Hayward v Zurich Insurance Co Plc

Supreme Court

Citations: [2016] UKSC 48; [2017] AC 142; [2016] 3 WLR 637; [2016] 4 All ER 628; [2016] 2 CLC 246; [2017] Lloyd’s Rep IR 84; [2016] CILL 3865.


The defendant suffered an injury at work. He claimed substantial compensation from his employer. The employer suspected that the defendant exaggerated his injuries, but initially could not prove it. They agreed to settle the claim for a third of the amount claimed.

The employer’s insurers later acquired proof that the defendant had recovered entirely from his injuries a year before the settlement. The insurer sued the defendant for damages in the tort of deceit. They sought to rescind the settlement agreement.

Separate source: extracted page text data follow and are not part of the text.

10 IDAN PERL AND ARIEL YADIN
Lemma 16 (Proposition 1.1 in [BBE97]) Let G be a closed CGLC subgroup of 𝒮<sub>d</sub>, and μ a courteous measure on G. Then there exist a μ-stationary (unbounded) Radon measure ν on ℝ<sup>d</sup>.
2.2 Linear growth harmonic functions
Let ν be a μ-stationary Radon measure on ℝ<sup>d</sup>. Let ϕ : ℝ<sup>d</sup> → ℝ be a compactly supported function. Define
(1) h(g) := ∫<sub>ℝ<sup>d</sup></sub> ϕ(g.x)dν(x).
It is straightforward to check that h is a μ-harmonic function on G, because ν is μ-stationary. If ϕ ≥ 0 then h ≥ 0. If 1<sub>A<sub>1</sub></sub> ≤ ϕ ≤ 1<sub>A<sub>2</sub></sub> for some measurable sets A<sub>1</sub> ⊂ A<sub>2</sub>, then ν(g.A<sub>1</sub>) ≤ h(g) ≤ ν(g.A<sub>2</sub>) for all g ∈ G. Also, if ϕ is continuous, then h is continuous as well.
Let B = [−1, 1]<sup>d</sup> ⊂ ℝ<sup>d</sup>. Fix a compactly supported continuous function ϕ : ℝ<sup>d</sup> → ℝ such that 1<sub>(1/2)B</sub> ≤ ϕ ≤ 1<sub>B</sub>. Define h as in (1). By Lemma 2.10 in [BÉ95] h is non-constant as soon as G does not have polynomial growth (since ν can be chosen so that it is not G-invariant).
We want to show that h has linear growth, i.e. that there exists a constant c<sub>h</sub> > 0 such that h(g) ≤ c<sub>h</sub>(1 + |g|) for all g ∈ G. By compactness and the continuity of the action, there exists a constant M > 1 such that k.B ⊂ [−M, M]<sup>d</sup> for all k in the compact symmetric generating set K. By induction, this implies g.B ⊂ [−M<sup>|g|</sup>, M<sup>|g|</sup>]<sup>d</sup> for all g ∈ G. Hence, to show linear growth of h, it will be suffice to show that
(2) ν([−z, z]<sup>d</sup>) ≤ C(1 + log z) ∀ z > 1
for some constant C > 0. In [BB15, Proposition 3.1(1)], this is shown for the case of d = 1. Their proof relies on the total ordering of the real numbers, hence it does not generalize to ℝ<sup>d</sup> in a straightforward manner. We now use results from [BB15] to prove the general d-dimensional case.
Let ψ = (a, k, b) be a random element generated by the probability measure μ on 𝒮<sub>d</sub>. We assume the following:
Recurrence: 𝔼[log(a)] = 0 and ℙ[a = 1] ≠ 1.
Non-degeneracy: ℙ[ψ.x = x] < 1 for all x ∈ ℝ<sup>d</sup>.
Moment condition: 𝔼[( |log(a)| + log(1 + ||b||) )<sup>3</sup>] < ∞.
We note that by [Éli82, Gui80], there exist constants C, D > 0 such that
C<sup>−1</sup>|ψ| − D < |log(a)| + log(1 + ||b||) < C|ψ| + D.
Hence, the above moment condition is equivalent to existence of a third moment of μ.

At first instance, the High Court held that there was an actionable deceit. This meant that the insurers could rescind the contract. Without the deceit, the defendant would have been paid only a ninth of what he originally claimed. The defendant was ordered to pay back the difference. On appeal, the Court of Appeal held that the contract was not rescinded, because the insurers did not rely on the defendant’s representations when reaching the settlement agreement. This was because the insurers never fully believed the defendant’s claims. The insurers appealed.

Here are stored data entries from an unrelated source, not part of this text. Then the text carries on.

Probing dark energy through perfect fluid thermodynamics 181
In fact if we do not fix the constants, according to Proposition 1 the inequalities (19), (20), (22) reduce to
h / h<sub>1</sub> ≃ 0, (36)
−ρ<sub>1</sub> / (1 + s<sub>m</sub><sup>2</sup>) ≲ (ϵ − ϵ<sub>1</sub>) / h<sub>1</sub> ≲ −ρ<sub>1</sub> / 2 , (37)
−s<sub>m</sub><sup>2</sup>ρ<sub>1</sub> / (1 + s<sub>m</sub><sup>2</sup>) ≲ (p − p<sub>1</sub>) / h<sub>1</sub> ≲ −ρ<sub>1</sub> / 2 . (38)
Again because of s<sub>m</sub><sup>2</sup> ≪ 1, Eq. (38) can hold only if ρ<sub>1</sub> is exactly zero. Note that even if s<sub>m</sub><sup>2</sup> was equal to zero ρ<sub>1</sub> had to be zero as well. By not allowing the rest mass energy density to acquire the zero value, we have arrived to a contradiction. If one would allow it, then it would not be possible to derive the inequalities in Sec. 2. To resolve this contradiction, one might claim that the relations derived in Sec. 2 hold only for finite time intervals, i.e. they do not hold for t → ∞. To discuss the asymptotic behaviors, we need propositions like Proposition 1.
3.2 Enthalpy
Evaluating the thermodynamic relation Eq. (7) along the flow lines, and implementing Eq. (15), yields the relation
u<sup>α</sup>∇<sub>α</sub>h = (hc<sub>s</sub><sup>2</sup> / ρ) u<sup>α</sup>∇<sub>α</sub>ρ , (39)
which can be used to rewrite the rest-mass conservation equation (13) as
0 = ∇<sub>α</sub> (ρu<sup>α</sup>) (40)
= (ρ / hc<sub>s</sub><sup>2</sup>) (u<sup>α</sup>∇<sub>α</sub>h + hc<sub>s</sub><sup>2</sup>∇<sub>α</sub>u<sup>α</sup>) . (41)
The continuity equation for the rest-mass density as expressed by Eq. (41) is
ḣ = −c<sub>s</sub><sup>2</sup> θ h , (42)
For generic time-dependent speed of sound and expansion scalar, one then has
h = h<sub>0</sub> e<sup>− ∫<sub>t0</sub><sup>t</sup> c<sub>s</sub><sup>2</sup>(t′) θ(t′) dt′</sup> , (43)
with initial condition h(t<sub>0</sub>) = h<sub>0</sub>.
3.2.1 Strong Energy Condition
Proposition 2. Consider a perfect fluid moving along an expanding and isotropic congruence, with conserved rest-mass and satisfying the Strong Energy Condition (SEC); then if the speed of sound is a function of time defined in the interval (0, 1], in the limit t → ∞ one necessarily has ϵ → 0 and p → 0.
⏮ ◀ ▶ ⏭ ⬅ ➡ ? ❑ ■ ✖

  1. Did the insurers rely on the defendant’s misrepresentations?

The Supreme Court held in favour of the insurers. The defendant’s misrepresentations caused the insurers to pay out the settlement. This was the case even though the insurers did not believe that what the defendant was saying was true. This was enough to make out an actionable deceit. The Supreme Court restored the decision of the High Court judge.

This Case is Authority For…

An action for deceit based on misrepresentation requires the claimant to show:

  1. That the defendant made a materially false misrepresentation;
  2. That this representation was intended to induce, and did induce, the contract;
  3. That this caused the claimant loss.

However, this does not mean that the claimant must believe that the representation is true. The misrepresentation only needs to be a material cause of the contract. It need not be the only cause.

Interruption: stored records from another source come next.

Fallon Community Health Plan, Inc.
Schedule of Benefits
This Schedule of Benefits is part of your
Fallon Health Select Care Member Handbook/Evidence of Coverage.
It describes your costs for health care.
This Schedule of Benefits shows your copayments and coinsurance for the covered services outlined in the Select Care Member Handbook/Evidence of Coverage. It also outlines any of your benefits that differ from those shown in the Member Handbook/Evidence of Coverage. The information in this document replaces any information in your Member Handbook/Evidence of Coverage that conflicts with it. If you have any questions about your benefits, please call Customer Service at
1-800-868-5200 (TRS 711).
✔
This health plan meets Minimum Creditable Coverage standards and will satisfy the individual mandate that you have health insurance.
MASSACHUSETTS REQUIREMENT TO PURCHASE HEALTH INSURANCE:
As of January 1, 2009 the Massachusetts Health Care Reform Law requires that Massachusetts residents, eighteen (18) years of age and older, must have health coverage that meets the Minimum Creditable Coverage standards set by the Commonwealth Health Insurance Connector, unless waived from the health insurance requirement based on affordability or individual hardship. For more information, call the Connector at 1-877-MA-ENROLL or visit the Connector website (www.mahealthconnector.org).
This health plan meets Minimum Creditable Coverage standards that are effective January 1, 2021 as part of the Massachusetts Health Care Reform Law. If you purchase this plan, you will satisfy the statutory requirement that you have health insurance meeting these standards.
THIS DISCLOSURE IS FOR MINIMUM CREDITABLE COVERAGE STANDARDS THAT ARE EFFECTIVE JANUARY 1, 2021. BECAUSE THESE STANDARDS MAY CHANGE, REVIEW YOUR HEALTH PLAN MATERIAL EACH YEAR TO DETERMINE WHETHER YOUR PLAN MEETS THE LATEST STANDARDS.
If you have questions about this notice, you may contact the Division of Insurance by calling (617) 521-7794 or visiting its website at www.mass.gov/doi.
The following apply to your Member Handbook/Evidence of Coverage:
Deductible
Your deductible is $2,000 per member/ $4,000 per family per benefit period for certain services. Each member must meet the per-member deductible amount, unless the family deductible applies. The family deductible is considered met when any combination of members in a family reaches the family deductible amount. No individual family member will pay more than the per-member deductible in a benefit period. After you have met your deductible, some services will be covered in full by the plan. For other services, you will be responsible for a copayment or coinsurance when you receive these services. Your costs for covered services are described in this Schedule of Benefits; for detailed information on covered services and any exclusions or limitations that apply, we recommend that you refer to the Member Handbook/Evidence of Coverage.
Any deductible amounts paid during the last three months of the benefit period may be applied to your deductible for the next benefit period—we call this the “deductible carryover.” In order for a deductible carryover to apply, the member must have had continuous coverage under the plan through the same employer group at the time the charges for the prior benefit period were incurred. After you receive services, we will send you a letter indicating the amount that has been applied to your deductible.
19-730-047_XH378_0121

Lord Clarke explained that in practice, it may be difficult to prove that the misrepresentation was a material cause if the claimant does not believe it. However, it does not make it impossible. In this case, the fact that the misrepresentations convinced the insurer that the defendant would succeed at trial, so the settlement was worth making, established inducement.

Lord Clarke stated that if the defendant intended to induce the contract using misrepresentations, this is evidence that the claimant was so induced. This is sometimes referred to as a presumption of inducement.

Lord Clarke noted that the authorities are not entirely clear on how to rebut the presumption. Some cases say that the defendant must show that the misrepresentation ‘played no part at all’ while others say it must not have played a ‘real’, ‘determinative’ or ‘substantial’ part. Lord Clarke did not resolve the matter, simply saying that it is difficult to rebut the presumption.


The person receiving the misrepresentation is not under a duty to exercise any care or diligence in believing or investigating the statement. The fact that the claimant carries out their own investigations does not necessarily mean that they did not rely on the misrepresentations. As Lord Clarke put it:

‘Qualified belief or disbelief does not rule out inducement, particularly where those investigations were never going to find out the evidence that subsequently came to light.’